* **Task item**
Swap "chart" for "graph" wherever it occurs in the records below and write them out again with everything else unchanged. Omit the pictures from your answer.

***** Extracted information *****

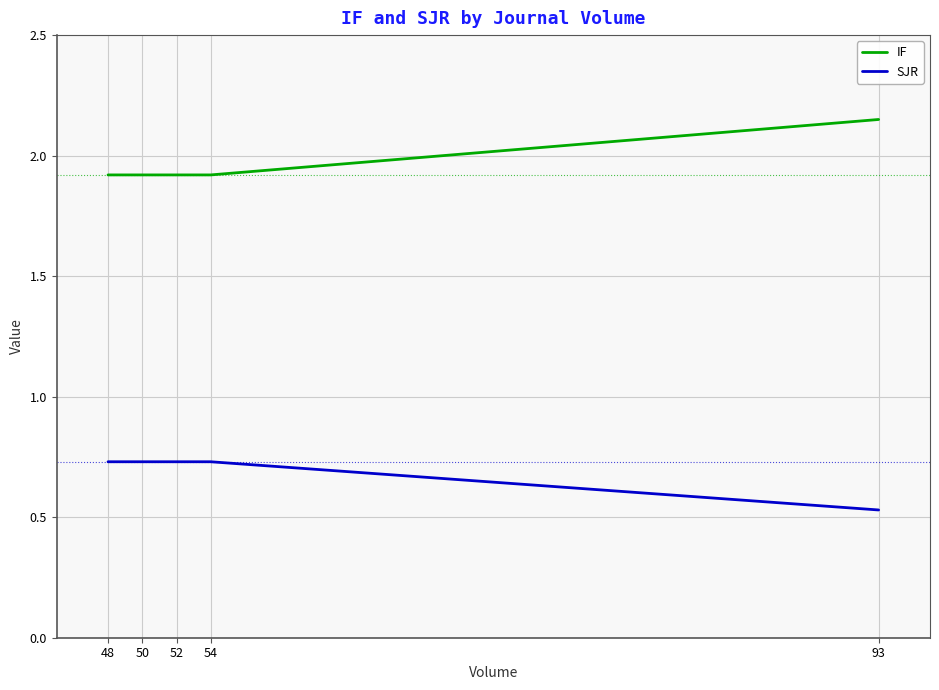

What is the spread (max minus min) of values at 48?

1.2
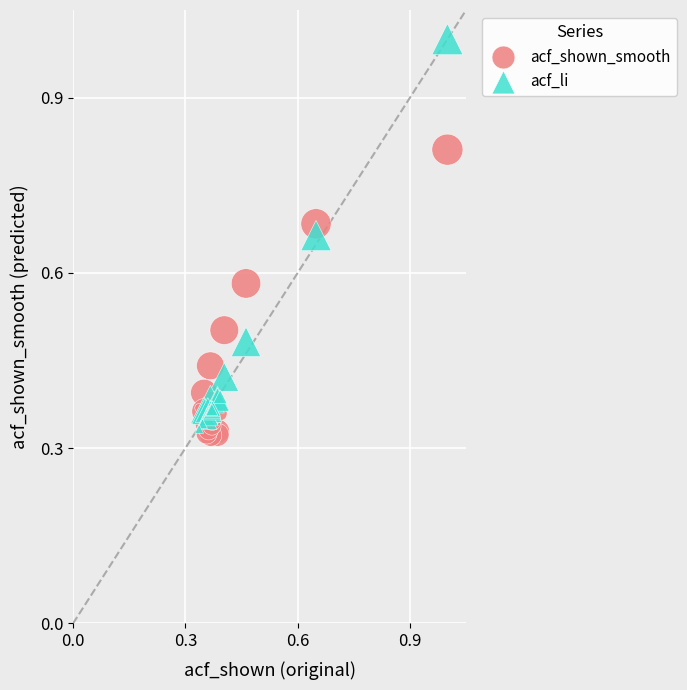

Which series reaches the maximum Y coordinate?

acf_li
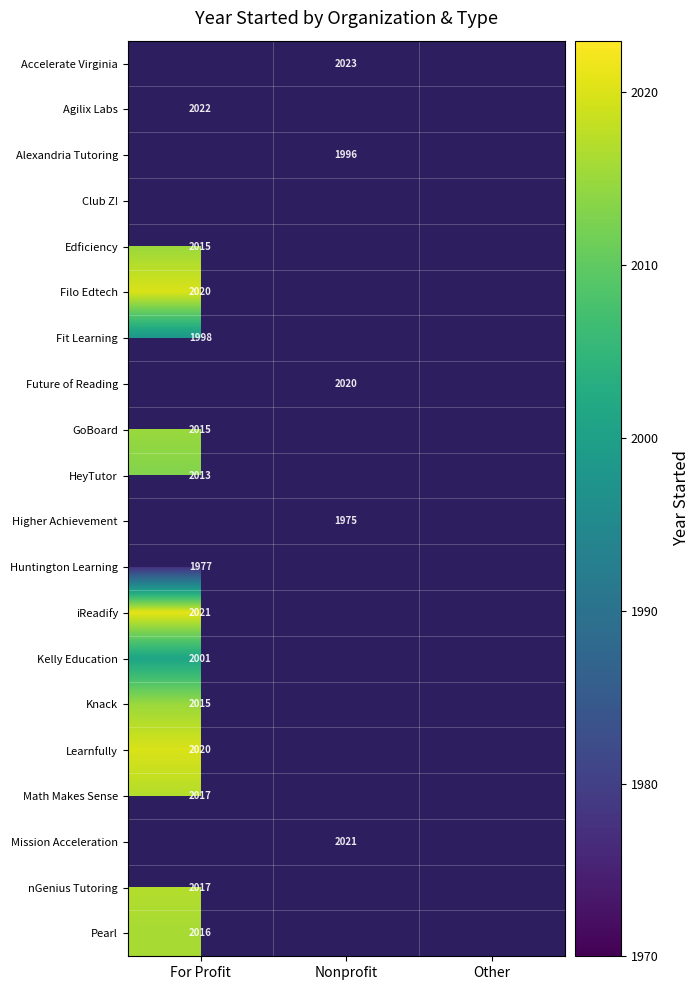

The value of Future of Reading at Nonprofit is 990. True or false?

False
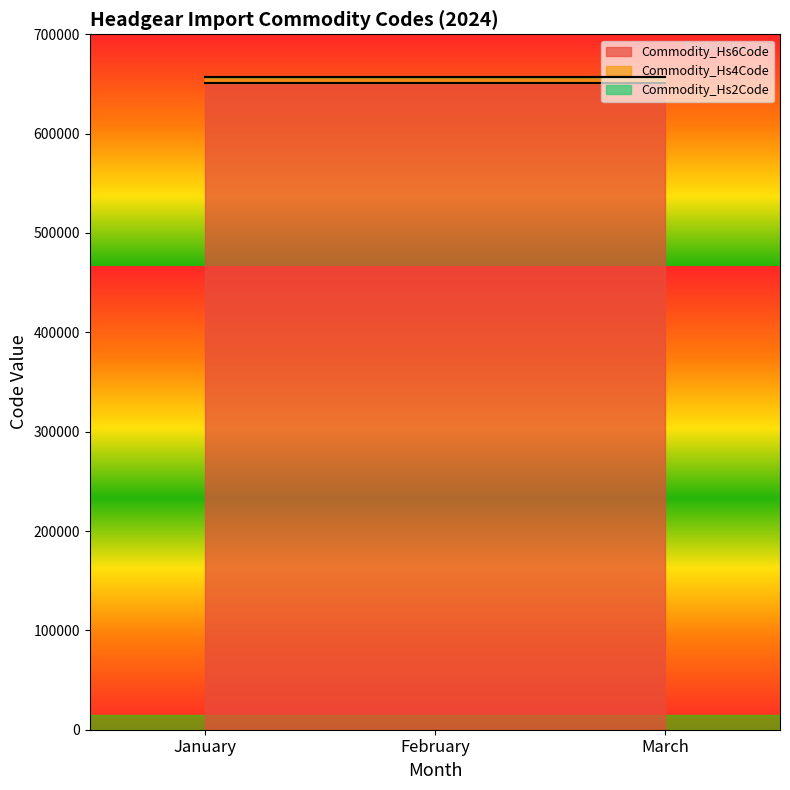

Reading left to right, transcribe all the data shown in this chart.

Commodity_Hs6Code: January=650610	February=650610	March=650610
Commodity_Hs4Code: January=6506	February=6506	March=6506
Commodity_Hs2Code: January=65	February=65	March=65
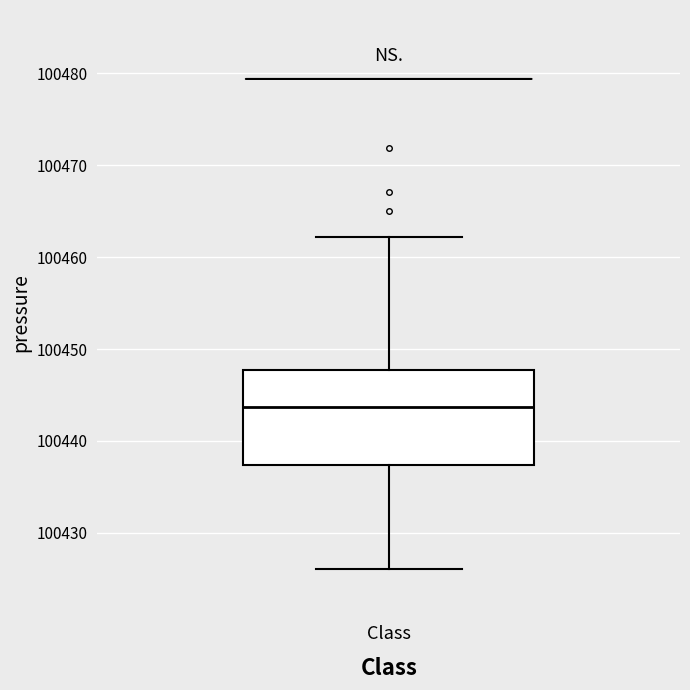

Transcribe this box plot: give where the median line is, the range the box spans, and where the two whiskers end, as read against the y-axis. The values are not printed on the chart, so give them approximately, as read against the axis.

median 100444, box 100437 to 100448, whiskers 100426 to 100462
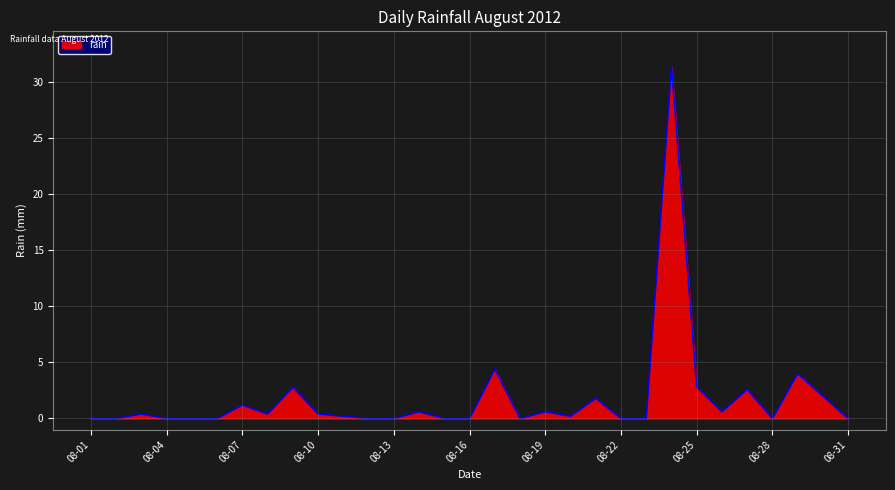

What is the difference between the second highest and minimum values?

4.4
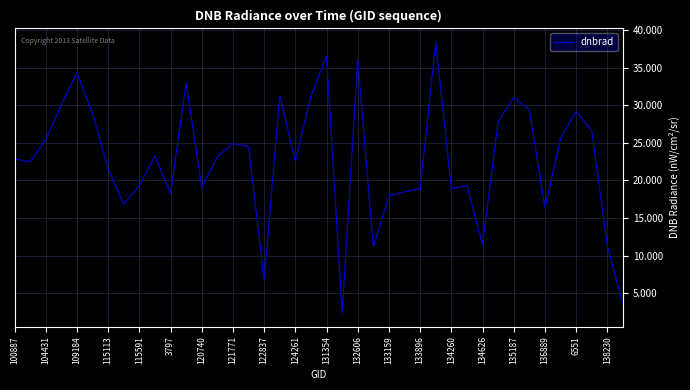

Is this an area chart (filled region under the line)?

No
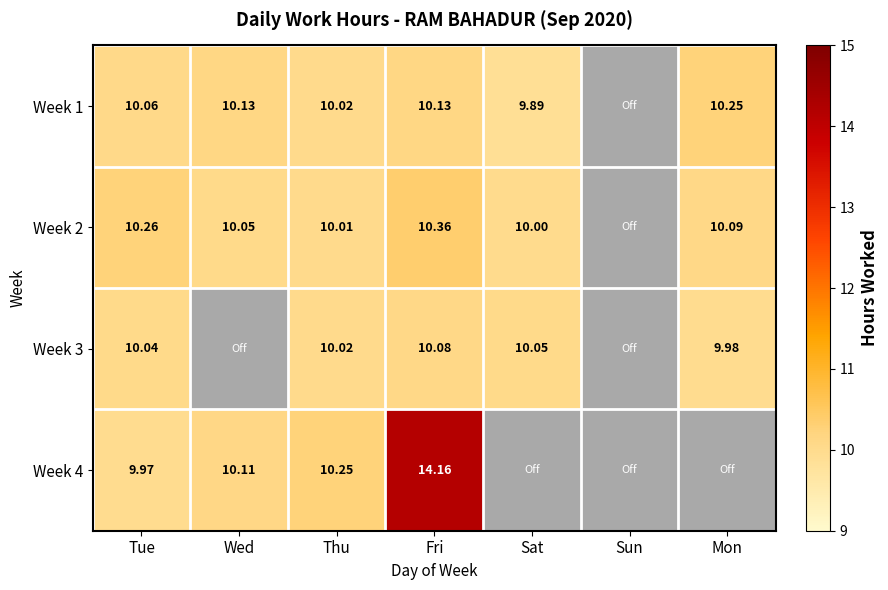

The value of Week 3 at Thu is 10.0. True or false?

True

*****

* **Output for this task**
What is the spread (max minus min) of values at 48?

1.2

Which series reaches the maximum Y coordinate?

acf_li

The value of Future of Reading at Nonprofit is 990. True or false?

False

Reading left to right, transcribe all the data shown in this graph.

Commodity_Hs6Code: January=650610	February=650610	March=650610
Commodity_Hs4Code: January=6506	February=6506	March=6506
Commodity_Hs2Code: January=65	February=65	March=65

Transcribe this box plot: give where the median line is, the range the box spans, and where the two whiskers end, as read against the y-axis. The values are not printed on the graph, so give them approximately, as read against the axis.

median 100444, box 100437 to 100448, whiskers 100426 to 100462

What is the difference between the second highest and minimum values?

4.4

Is this an area graph (filled region under the line)?

No

The value of Week 3 at Thu is 10.0. True or false?

True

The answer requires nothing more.